__Task to carry out__:
Please print exactly the lines running from the one that contains "online publishing platforms" to the end of the data, with both lines included.
Input section start
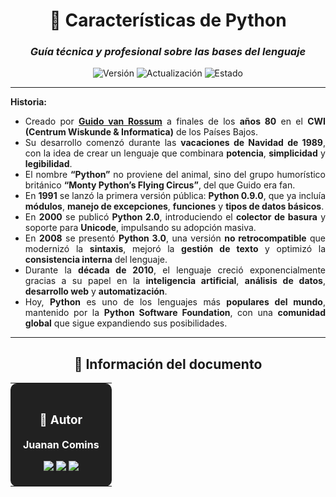 <div align="center">

# 🐍 **Características de Python**

### *Guía técnica y profesional sobre las bases del lenguaje*

![Versión](https://img.shields.io/badge/Versión-2.0-1565C0?style=for-the-badge)
![Actualización](https://img.shields.io/badge/Actualizado-2025--10--23-43A047?style=for-the-badge)
![Estado](https://img.shields.io/badge/Estado-Estable-00C853?style=for-the-badge)

</div>

---

<div align="justify"> 
  
**Historia:** 
- Creado por **<u>Guido van Rossum</u>** a finales de los **años 80** en el **CWI (Centrum Wiskunde & Informatica)** de los Países Bajos.
- Su desarrollo comenzó durante las **vacaciones de Navidad de 1989**, con la idea de crear un lenguaje que combinara **potencia**, **simplicidad** y **legibilidad**.
- El nombre **“Python”** no proviene del animal, sino del grupo humorístico británico **“Monty Python’s Flying Circus”**, del que Guido era fan.
- En **1991** se lanzó la primera versión pública: **Python 0.9.0**, que ya incluía **módulos**, **manejo de excepciones**, **funciones** y **tipos de datos básicos**.
- En **2000** se publicó **Python 2.0**, introduciendo el **colector de basura** y soporte para **Unicode**, impulsando su adopción masiva.
- En **2008** se presentó **Python 3.0**, una versión **no retrocompatible** que modernizó la **sintaxis**, mejoró la **gestión de texto** y optimizó la **consistencia interna** del lenguaje.
- Durante la **década de 2010**, el lenguaje creció exponencialmente gracias a su papel en la **inteligencia artificial**, **análisis de datos**, **desarrollo web** y **automatización**.
- Hoy, **Python** es uno de los lenguajes más **populares del mundo**, mantenido por la **Python Software Foundation**, con una **comunidad global** que sigue expandiendo sus posibilidades.

</div>

---

<div align="center">

## 📄 **Información del documento**

<table>
<tr>
<td align="center" bgcolor="#212121" style="color:white; padding:20px; border-radius:10px;">

### 👤 **Autor**

**Juanan Comins**

<a href="https://github.com/juanantoniocomins" target="_blank">
  <img src="https://img.shields.io/badge/GitHub-juanantoniocomins-181717?style=for-the-badge&logo=github&logoColor=white" />
</a>
<a href="https://www.linkedin.com/in/juan-comins-9222aa212/" target="_blank">
  <img src="https://img.shields.io/badge/LinkedIn-Juanan_Comins-0077B5?style=for-the-badge&logo=linkedin&logoColor=white" />
</a>
<a href="mailto:juanancomins@gmail.com">
  <img src="https://img.shields.io/badge/Email-Contacto-D14836?style=for-the-badge&logo=gmail&logoColor=white" />
</a>

</td>
</tr>
</table>

</div>
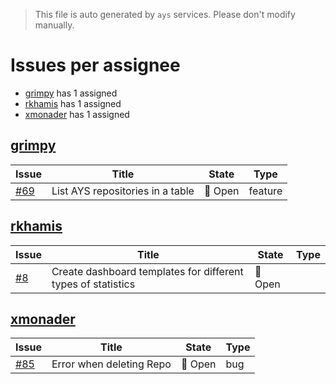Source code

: > This file is auto generated by `ays` services. Please don't modify manually.

# Issues per assignee
- [grimpy](#grimpy) has 1 assigned
- [rkhamis](#rkhamis) has 1 assigned
- [xmonader](#xmonader) has 1 assigned



## [grimpy](https://github.com/grimpy)

|Issue|Title|State|Type|
|-----|-----|-----|----|
|[#69](https://github.com/jumpscale/jscockpit/issues/69)|List AYS repositories in a table|:red_circle: Open|feature|


## [rkhamis](https://github.com/rkhamis)

|Issue|Title|State|Type|
|-----|-----|-----|----|
|[#8](https://github.com/jumpscale/jscockpit/issues/8)|Create dashboard templates for different types of statistics|:red_circle: Open||


## [xmonader](https://github.com/xmonader)

|Issue|Title|State|Type|
|-----|-----|-----|----|
|[#85](https://github.com/jumpscale/jscockpit/issues/85)|Error when deleting Repo|:red_circle: Open|bug|


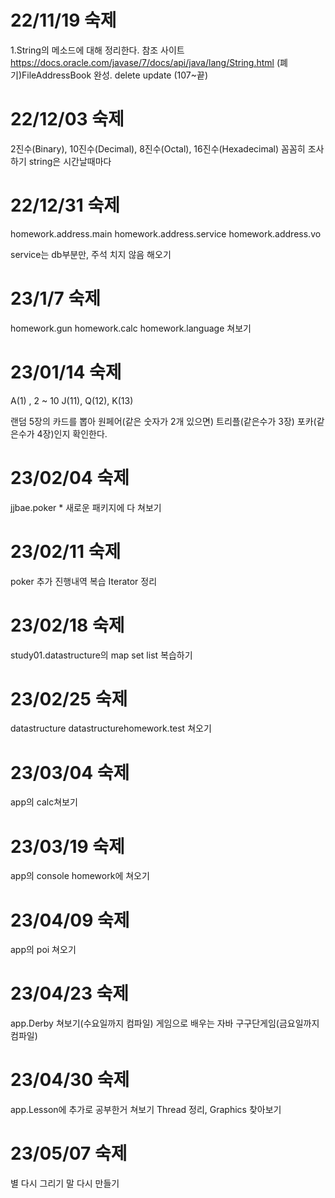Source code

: 22/11/19 숙제
=====
1.String의 메소드에 대해 정리한다. 
참조 사이트 https://docs.oracle.com/javase/7/docs/api/java/lang/String.html
(폐기)FileAddressBook 완성.
	delete update (107~끝)

# 22/12/03 숙제

2진수(Binary), 10진수(Decimal), 8진수(Octal), 16진수(Hexadecimal) 꼼꼼히 조사하기
string은 시간날때마다 
	

# 22/12/31 숙제

homework.address.main
homework.address.service
homework.address.vo

service는 db부분만, 주석 치지 않음
해오기

# 23/1/7 숙제

homework.gun
homework.calc
homework.language
쳐보기

# 23/01/14 숙제

A(1) , 2 ~ 10
J(11), Q(12), K(13)

랜덤 5장의 카드를 뽑아 원페어(같은 숫자가 2개 있으면) 트리플(같은수가 3장) 포카(같은수가 4장)인지 확인한다.

# 23/02/04 숙제
jjbae.poker * 새로운 패키지에 다 쳐보기

# 23/02/11 숙제
poker 추가 진행내역 복습
Iterator 정리

# 23/02/18 숙제
study01.datastructure의 map set list 복습하기

# 23/02/25 숙제
datastructure datastructurehomework.test 쳐오기

# 23/03/04 숙제
app의 calc쳐보기
# 23/03/19 숙제
app의 console homework에 쳐오기

# 23/04/09 숙제
app의 poi 쳐오기

# 23/04/23 숙제
app.Derby 쳐보기(수요일까지 컴파일)
게임으로 배우는 자바 구구단게임(금요일까지 컴파일)
# 23/04/30 숙제
app.Lesson에 추가로 공부한거 쳐보기
Thread 정리, Graphics 찾아보기
# 23/05/07 숙제
별 다시 그리기
말 다시 만들기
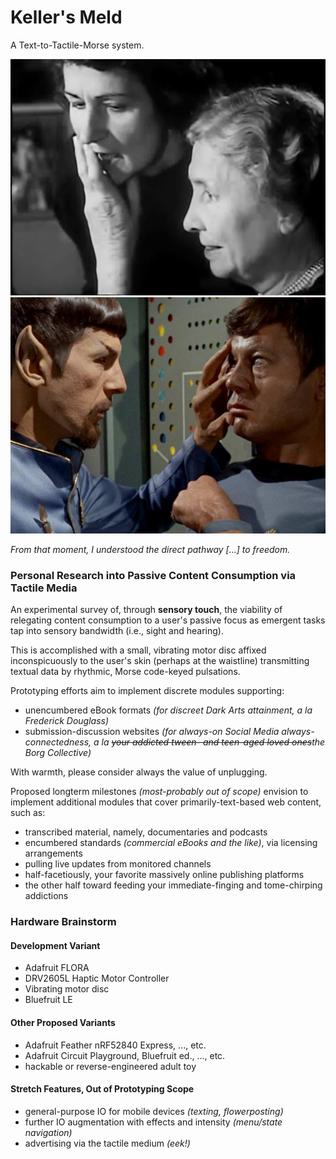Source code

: # Keller's Meld
A Text-to-Tactile-Morse system.

![keller's](https://github.com/boneitis/kellersmeld/raw/master/keller.png)
![meld](https://github.com/boneitis/kellersmeld/raw/master/meld.jpg)

_From that moment, I understood the direct pathway [...] to freedom._

### Personal Research into Passive Content Consumption via Tactile Media
An experimental survey of, through **sensory touch**, the viability of relegating content consumption to a user's passive focus as emergent tasks tap into sensory bandwidth (i.e., sight and hearing).

This is accomplished with a small, vibrating motor disc affixed inconspicuously to the user's skin (perhaps at the waistline) transmitting textual data by rhythmic, Morse code-keyed pulsations.

Prototyping efforts aim to implement discrete modules supporting:
* unencumbered eBook formats _(for discreet Dark Arts attainment, a la Frederick Douglass)_
* submission-discussion websites _(for always-on Social Media always-connectedness, a la ~~your addicted tween- and teen-aged loved ones~~the Borg Collective)_

With warmth, please consider always the value of unplugging.

Proposed longterm milestones _(most-probably out of scope)_ envision to implement additional modules that cover primarily-text-based web content, such as:
* transcribed material, namely, documentaries and podcasts
* encumbered standards _(commercial eBooks and the like)_, via licensing arrangements
* pulling live updates from monitored channels
* half-facetiously, your favorite massively online publishing platforms
* the other half toward feeding your immediate-finging and tome-chirping addictions

### Hardware Brainstorm

#### Development Variant
* Adafruit FLORA
* DRV2605L Haptic Motor Controller
* Vibrating motor disc
* Bluefruit LE

#### Other Proposed Variants
* Adafruit Feather nRF52840 Express, ..., etc.
* Adafruit Circuit Playground, Bluefruit ed., ..., etc.
* hackable or reverse-engineered adult toy

#### Stretch Features, Out of Prototyping Scope
* general-purpose IO for mobile devices _(texting, flowerposting)_
* further IO augmentation with effects and intensity _(menu/state navigation)_
* advertising via the tactile medium _(eek!)_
Input section end
__Result of the task__:
* half-facetiously, your favorite massively online publishing platforms
* the other half toward feeding your immediate-finging and tome-chirping addictions

### Hardware Brainstorm

#### Development Variant
* Adafruit FLORA
* DRV2605L Haptic Motor Controller
* Vibrating motor disc
* Bluefruit LE

#### Other Proposed Variants
* Adafruit Feather nRF52840 Express, ..., etc.
* Adafruit Circuit Playground, Bluefruit ed., ..., etc.
* hackable or reverse-engineered adult toy

#### Stretch Features, Out of Prototyping Scope
* general-purpose IO for mobile devices _(texting, flowerposting)_
* further IO augmentation with effects and intensity _(menu/state navigation)_
* advertising via the tactile medium _(eek!)_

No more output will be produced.